Water in Brazil
By Jeff Coulter, Gary Wyatt, Suzanne Driessen
Brazil contains more than 14% of the world’s freshwater supply. As our tour bus drove over small streams and large rivers, most of the water was reddish-brown; this is the same color of the soil. Soil and stream bank erosion were noticeable in some areas. However, crop farmers are utilizing soil conservation practices such as terraces and no-till to control erosion. Unlike the United States, the Brazilian national government does not provide producers financial incentives for adopting these practices. Many terraces were developed in the 1970’s due to soil erosion problems on the hilly terrain. In addition to protection against soil erosion, no-till has been adopted by most Brazilian producers for conservation of soil moisture under annually warm soil temperatures.
Bottled water is available and used by almost everyone in Brazil for drinking, even though the local water in the southern part of Brazil is considered safe. Public water is chlorinated and is not a preference among the local residents for drinking. Other parts of Brazil may have unhealthy water situations that warrant bottled water.

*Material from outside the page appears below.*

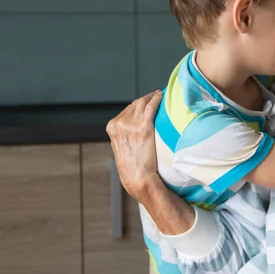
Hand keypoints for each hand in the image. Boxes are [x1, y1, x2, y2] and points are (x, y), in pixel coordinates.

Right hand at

Environmental law established in 1982 in Brazil mandates that landowners allow 20% of their land to return to native vegetation. Landowners usually select the areas that cannot be tilled or grazed. On the last day we learned that there is a controversy about whether the 20% can include required buffer strips (grass or trees) along rivers and streams. Large rivers must have 100 to 500 meters of buffer and small streams 30 meters of buffer vegetation on both sides of these waterways. This buffer distance may vary by state and some states are offering financial assistance. In addition, it is unlawful for cattle to enter these buffer areas and the associated rivers or streams. Overall, landowners and producers in Brazil are being proactive in adopting conservation practices to preserve the water and soil resources in the region and to develop a sustainable agricultural system which protects profitability and the environment.